## Problem requirements
Every record must come back unchanged, apart from the pictures, which are dropped.

## Data shown
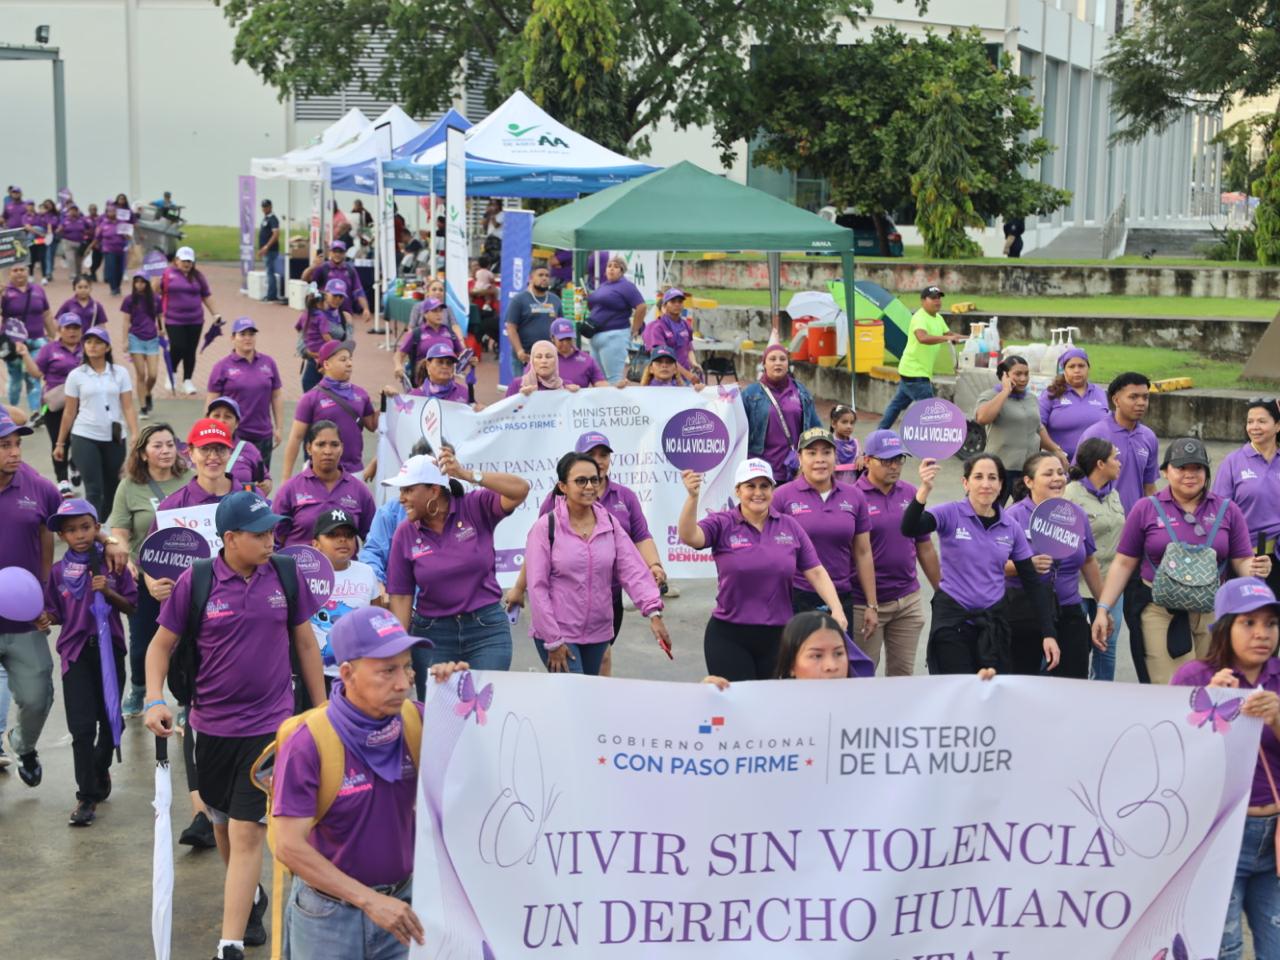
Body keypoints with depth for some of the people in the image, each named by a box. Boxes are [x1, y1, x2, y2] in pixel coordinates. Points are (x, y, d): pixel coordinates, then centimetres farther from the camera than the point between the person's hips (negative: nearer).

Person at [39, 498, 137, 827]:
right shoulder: (59, 571, 3)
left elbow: (131, 608, 1)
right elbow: (57, 613, 8)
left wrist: (108, 592, -15)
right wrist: (46, 619, -14)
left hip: (110, 649, 0)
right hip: (76, 652, 0)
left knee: (110, 721, 11)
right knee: (82, 727, -5)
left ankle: (100, 770, 39)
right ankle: (87, 795, 3)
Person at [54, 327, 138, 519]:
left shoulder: (120, 373, 2)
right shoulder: (76, 375, 0)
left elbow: (128, 408, -2)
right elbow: (69, 412, 5)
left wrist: (136, 436, -13)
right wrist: (60, 443, 7)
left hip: (114, 438, 2)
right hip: (85, 438, -2)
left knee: (112, 488, 9)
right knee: (94, 489, -9)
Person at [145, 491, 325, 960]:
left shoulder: (284, 575, -4)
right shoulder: (195, 582, -9)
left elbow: (305, 644, 7)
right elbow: (162, 644, 1)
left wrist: (323, 711, 9)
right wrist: (155, 700, -14)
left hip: (269, 724, -1)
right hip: (211, 725, 2)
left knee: (247, 833, -8)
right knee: (222, 822, 19)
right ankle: (250, 897, 46)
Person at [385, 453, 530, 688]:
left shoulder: (475, 508, -5)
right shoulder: (405, 534, 0)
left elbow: (520, 490, -20)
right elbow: (401, 596, 0)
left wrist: (467, 474, -27)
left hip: (487, 628, -1)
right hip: (432, 634, 2)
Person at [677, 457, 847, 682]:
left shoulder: (790, 526, 4)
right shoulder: (722, 524, -3)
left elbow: (816, 572, 2)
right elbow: (689, 536, -22)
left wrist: (837, 609, -11)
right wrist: (693, 497, -38)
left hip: (778, 636, 2)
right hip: (729, 637, -2)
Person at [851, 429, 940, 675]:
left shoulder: (910, 494, 6)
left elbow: (925, 548, 14)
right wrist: (868, 606, -13)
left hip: (908, 600, 5)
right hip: (866, 603, -4)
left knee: (903, 673, 11)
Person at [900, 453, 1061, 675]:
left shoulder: (1011, 528, 4)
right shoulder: (951, 515, -6)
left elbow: (1032, 582, 7)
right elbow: (909, 529, -24)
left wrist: (1048, 633, 1)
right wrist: (924, 490, -41)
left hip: (993, 622, 3)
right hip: (952, 620, -3)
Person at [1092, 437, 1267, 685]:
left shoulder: (1227, 511, 9)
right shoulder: (1146, 509, 5)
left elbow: (1242, 562, 8)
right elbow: (1123, 564, 6)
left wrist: (1256, 569, -16)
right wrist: (1103, 609, -2)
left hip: (1214, 615, 2)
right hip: (1161, 614, -2)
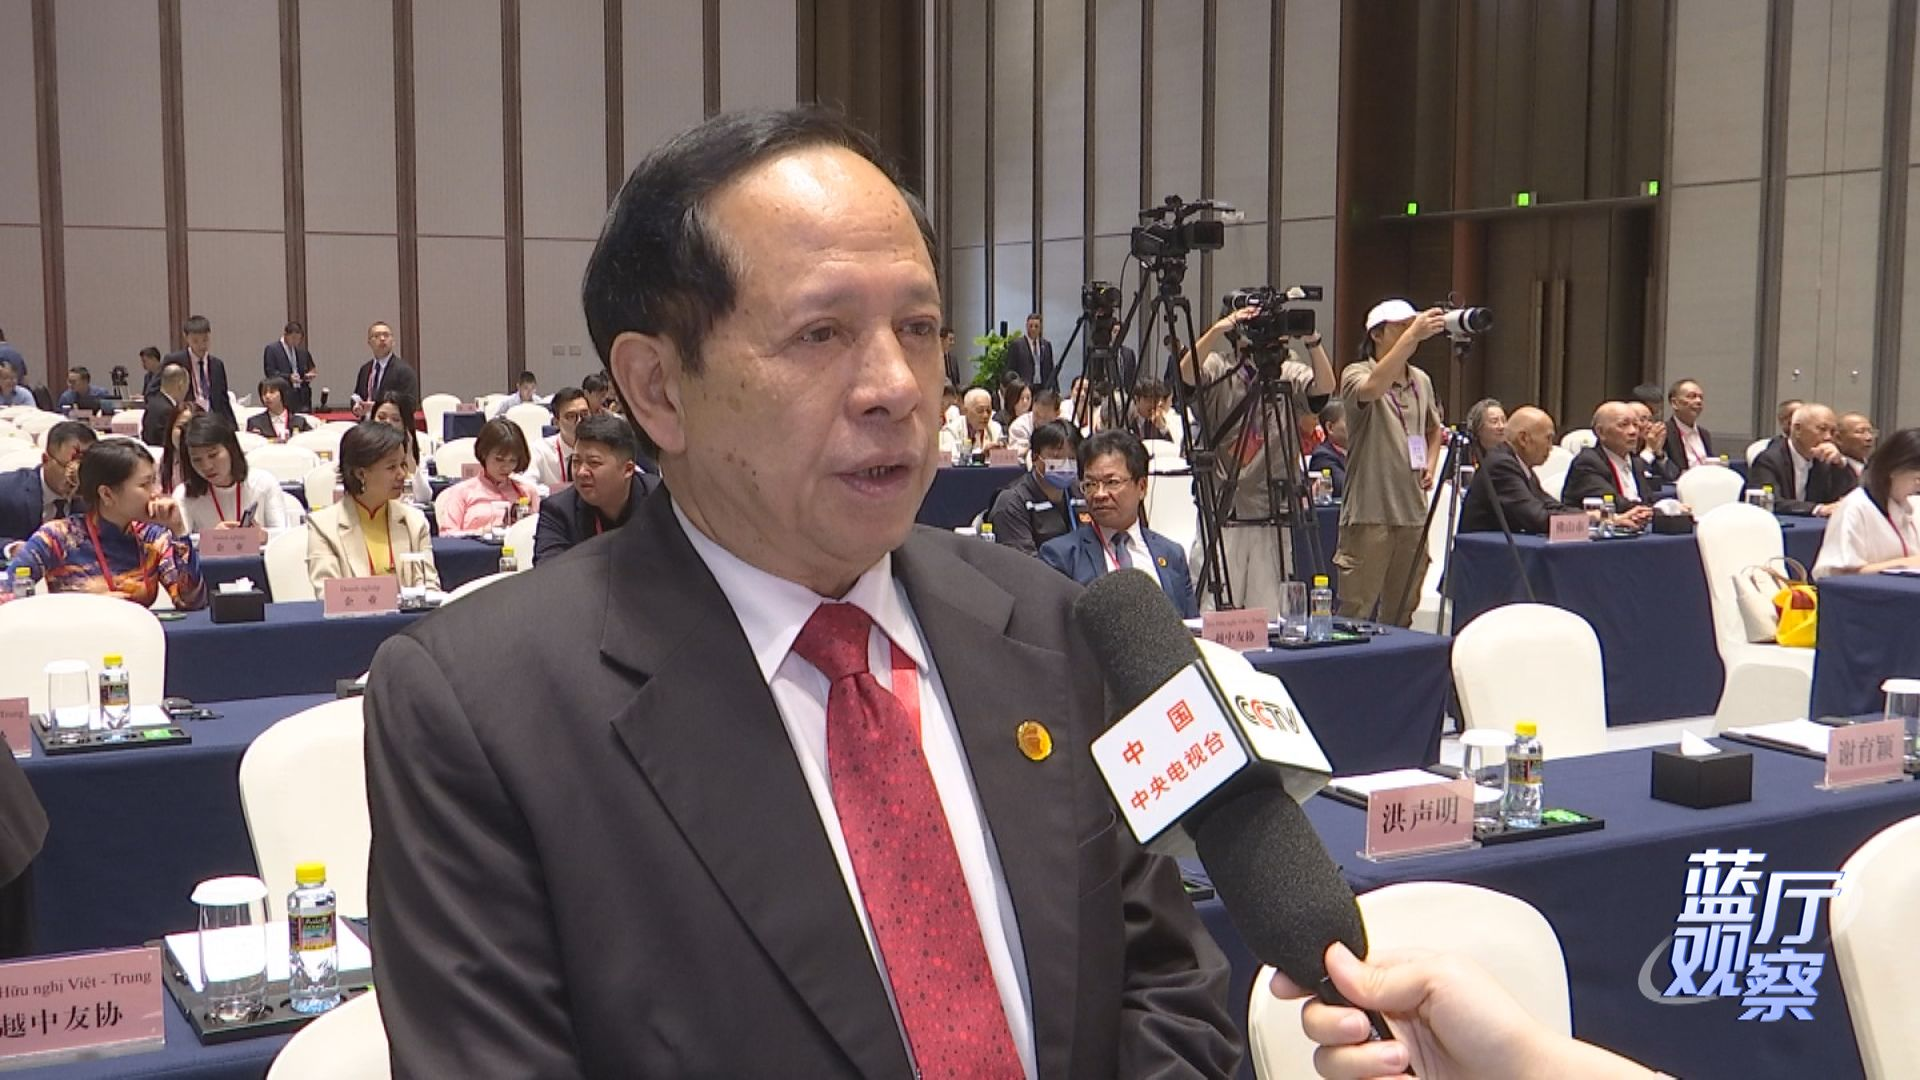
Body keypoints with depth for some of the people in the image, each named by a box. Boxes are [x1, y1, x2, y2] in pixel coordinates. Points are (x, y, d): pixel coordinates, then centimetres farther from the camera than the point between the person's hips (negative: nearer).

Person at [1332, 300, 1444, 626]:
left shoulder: (1421, 381, 14)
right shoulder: (1356, 374, -6)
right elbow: (1371, 389, -32)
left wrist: (1430, 465, 11)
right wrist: (1412, 336, -37)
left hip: (1413, 513, 6)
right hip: (1369, 513, -6)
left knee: (1401, 613, 12)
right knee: (1355, 614, -6)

## Reply
Body keypoints with depth for some of the people in the image, each named by a box. Boxes are [x1, y1, x2, y2] in pixel coordinates. Points are (x, y, d): pixel coordinates, then centimetres farther from the camera than the point between the person's hips (negative: nearer).

Person at [39, 498, 137, 827]:
right shoulder: (59, 571, 3)
left elbow: (131, 608, 1)
right elbow: (57, 613, 8)
left wrist: (108, 592, -15)
right wrist: (46, 619, -14)
left hip: (110, 649, 0)
right hip: (76, 652, 0)
left knee: (110, 721, 11)
right knee: (82, 727, -5)
left ankle: (100, 770, 39)
right ankle: (87, 795, 3)
Person at [54, 327, 138, 519]:
left shoulder: (120, 373, 2)
right shoulder: (76, 375, 0)
left elbow: (128, 408, -2)
right elbow: (69, 412, 5)
left wrist: (136, 436, -13)
right wrist: (60, 443, 7)
left hip: (114, 438, 2)
right hip: (85, 438, -2)
left knee: (112, 488, 9)
right knee: (94, 489, -9)
Person at [145, 491, 325, 960]:
left shoulder: (284, 575, -4)
right shoulder: (195, 582, -9)
left elbow: (305, 644, 7)
right elbow: (162, 644, 1)
left wrist: (323, 711, 9)
right wrist: (155, 700, -14)
left hip: (269, 724, -1)
right hip: (211, 725, 2)
left knee: (247, 833, -8)
right knee: (222, 822, 19)
right ankle: (250, 897, 46)
Person at [385, 453, 530, 688]:
left shoulder: (475, 508, -5)
right shoulder: (405, 534, 0)
left elbow: (520, 490, -20)
right elbow: (401, 596, 0)
left wrist: (467, 474, -27)
left hip: (487, 628, -1)
right hip: (432, 634, 2)
Person at [677, 457, 847, 682]:
left shoulder: (790, 526, 4)
right shoulder: (722, 524, -3)
left elbow: (816, 572, 2)
right elbow: (689, 536, -22)
left wrist: (837, 609, -11)
right wrist: (693, 497, -38)
left hip: (778, 636, 2)
right hip: (729, 637, -2)
Person at [851, 429, 940, 675]:
left shoulder: (910, 494, 6)
left elbow: (925, 548, 14)
right wrist: (868, 606, -13)
left hip: (908, 600, 5)
right hip: (866, 603, -4)
left knee: (903, 673, 11)
Person at [900, 453, 1061, 675]:
left shoulder: (1011, 528, 4)
right shoulder: (951, 515, -6)
left elbow: (1032, 582, 7)
right elbow: (909, 529, -24)
left wrist: (1048, 633, 1)
right wrist: (924, 490, -41)
left hip: (993, 622, 3)
right hip: (952, 620, -3)
Person at [1092, 437, 1267, 685]:
left shoulder: (1227, 511, 9)
right shoulder: (1146, 509, 5)
left elbow: (1242, 562, 8)
right elbow: (1123, 564, 6)
left wrist: (1256, 569, -16)
right wrist: (1103, 609, -2)
left hip: (1214, 615, 2)
right hip: (1161, 614, -2)
Body keypoints with depth for some of the people in the image, each named by a box. Boxes are [x1, y1, x2, y2] in pixel coordinates. Points are (x, y, d): pixel coordinates, then centimetres farther from the camera than the point between the person's hips (negative: nearer).

Person at [1332, 300, 1444, 626]:
left shoulder: (1421, 381, 14)
right shoulder: (1356, 374, -6)
right elbow: (1371, 389, -32)
left wrist: (1430, 465, 11)
right wrist: (1412, 336, -37)
left hip: (1413, 513, 6)
right hip: (1369, 513, -6)
left knee: (1401, 613, 12)
right knee: (1355, 614, -6)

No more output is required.